Background: The Hackathon’s Vision
The JetBrains × Codex Hackathon took place over a single weekend, with roughly 40 submissions from teams around the world. The goal was to build AI features that are native to the IDE, not bolted on top of it. Participants explored what it means to direct an agent, watch how it reasons, manage its attention, and decide when its output is ready to ship.
Organizers emphasized that the IDE is evolving from a place where developers write code into a place where they collaborate with an AI agent. The winning projects exemplify this shift, embedding transparency and control directly into the development environment.

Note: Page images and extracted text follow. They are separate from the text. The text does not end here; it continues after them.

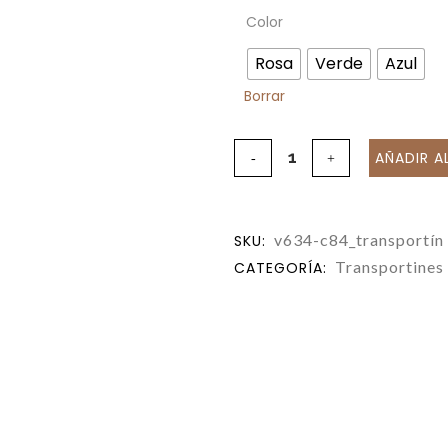
Color
Rosa
Verde
Azul
Borrar
AÑADIR A
v634-c84_transportín
SKU:
Transportines
CATEGORÍA: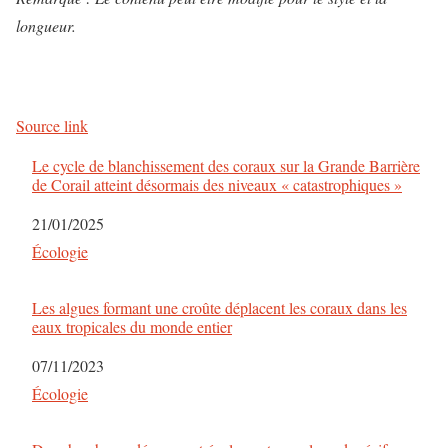
longueur.
Source link
Le cycle de blanchissement des coraux sur la Grande Barrière
de Corail atteint désormais des niveaux « catastrophiques »
Date
21/01/2025
Par rapport à
Écologie
Les algues formant une croûte déplacent les coraux dans les
eaux tropicales du monde entier
Date
07/11/2023
Par rapport à
Écologie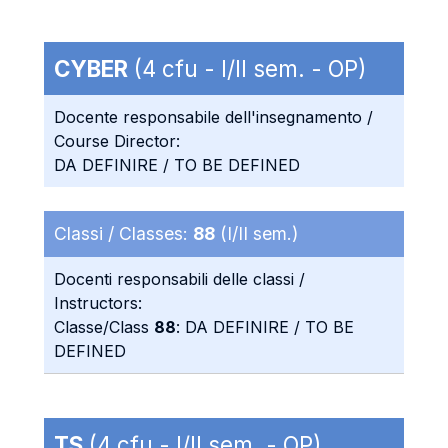
CYBER
(4 cfu - I/II sem. - OP)
Docente responsabile dell'insegnamento /
Course Director:
DA DEFINIRE / TO BE DEFINED
Classi / Classes:
88
(I/II sem.)
Docenti responsabili delle classi /
Instructors:
Classe/Class
88
: DA DEFINIRE / TO BE
DEFINED
TS
(4 cfu - I/II sem. - OP)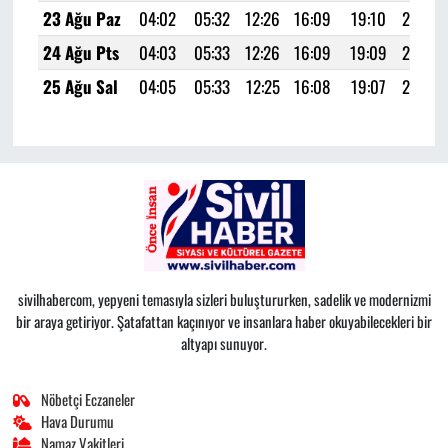
23 Ağu Paz
04:02
05:32
12:26
16:09
19:10
20:34
24 Ağu Pts
04:03
05:33
12:26
16:09
19:09
20:32
25 Ağu Sal
04:05
05:33
12:25
16:08
19:07
20:30
sivilhabercom, yepyeni temasıyla sizleri buluştururken, sadelik ve modernizmi
bir araya getiriyor. Şatafattan kaçınıyor ve insanlara haber okuyabilecekleri bir
altyapı sunuyor.
Nöbetçi Eczaneler
Hava Durumu
Namaz Vakitleri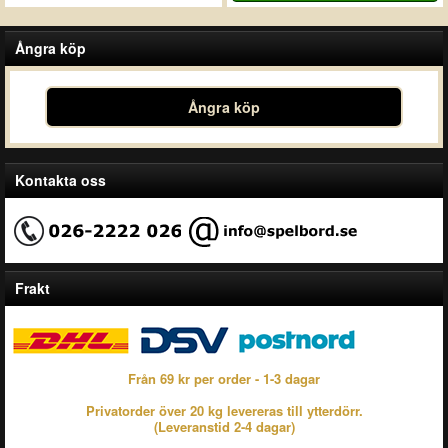
Ångra köp
Ångra köp
Kontakta oss
Frakt
Från 69 kr per order - 1-3 dagar
Privatorder över 20 kg levereras till ytterdörr.
(Leveranstid 2-4 dagar)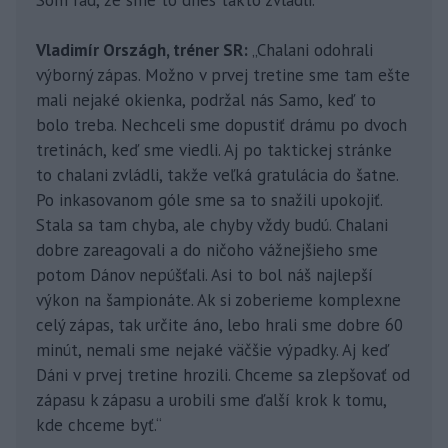
Vladimír Országh, tréner SR:
„Chalani odohrali
výborný zápas. Možno v prvej tretine sme tam ešte
mali nejaké okienka, podržal nás Samo, keď to
bolo treba. Nechceli sme dopustiť drámu po dvoch
tretinách, keď sme viedli. Aj po taktickej stránke
to chalani zvládli, takže veľká gratulácia do šatne.
Po inkasovanom góle sme sa to snažili upokojiť.
Stala sa tam chyba, ale chyby vždy budú. Chalani
dobre zareagovali a do ničoho vážnejšieho sme
potom Dánov nepúšťali. Asi to bol náš najlepší
výkon na šampionáte. Ak si zoberieme komplexne
celý zápas, tak určite áno, lebo hrali sme dobre 60
minút, nemali sme nejaké väčšie výpadky. Aj keď
Dáni v prvej tretine hrozili. Chceme sa zlepšovať od
zápasu k zápasu a urobili sme ďalší krok k tomu,
kde chceme byť.“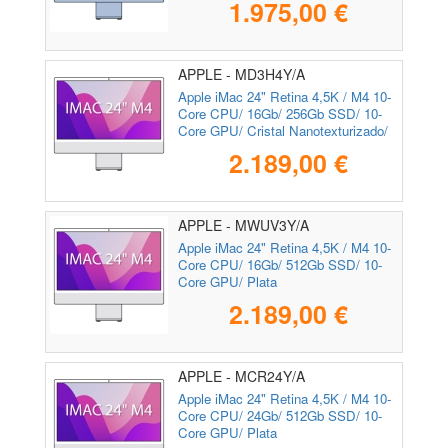
1.975,00 €
APPLE - MD3H4Y/A
Apple iMac 24" Retina 4,5K / M4 10-
Core CPU/ 16Gb/ 256Gb SSD/ 10-
Core GPU/ Cristal Nanotexturizado/
Plata
2.189,00 €
APPLE - MWUV3Y/A
Apple iMac 24" Retina 4,5K / M4 10-
Core CPU/ 16Gb/ 512Gb SSD/ 10-
Core GPU/ Plata
2.189,00 €
APPLE - MCR24Y/A
Apple iMac 24" Retina 4,5K / M4 10-
Core CPU/ 24Gb/ 512Gb SSD/ 10-
Core GPU/ Plata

What This Means for Developers
The hackathon results signal a clear direction: AI coding agents are moving beyond simple autocomplete. Hyperreasoning shows that search-based reasoning can achieve frontier-level performance with smaller models. Scopecreep demonstrates that autonomous agents can still respect human expertise where physical safety matters. Mesh-code hints at a future where agent state is portable and persistent across workspaces.
For developers, this means the IDE is becoming a command center for AI-powered workflows. The winners show that the best agents don't just generate code — they explain their reasoning, accept direction, and integrate with real-world hardware and team collaboration. As these tools mature, they promise to drastically cut debugging time and make AI assistance more reliable and transparent.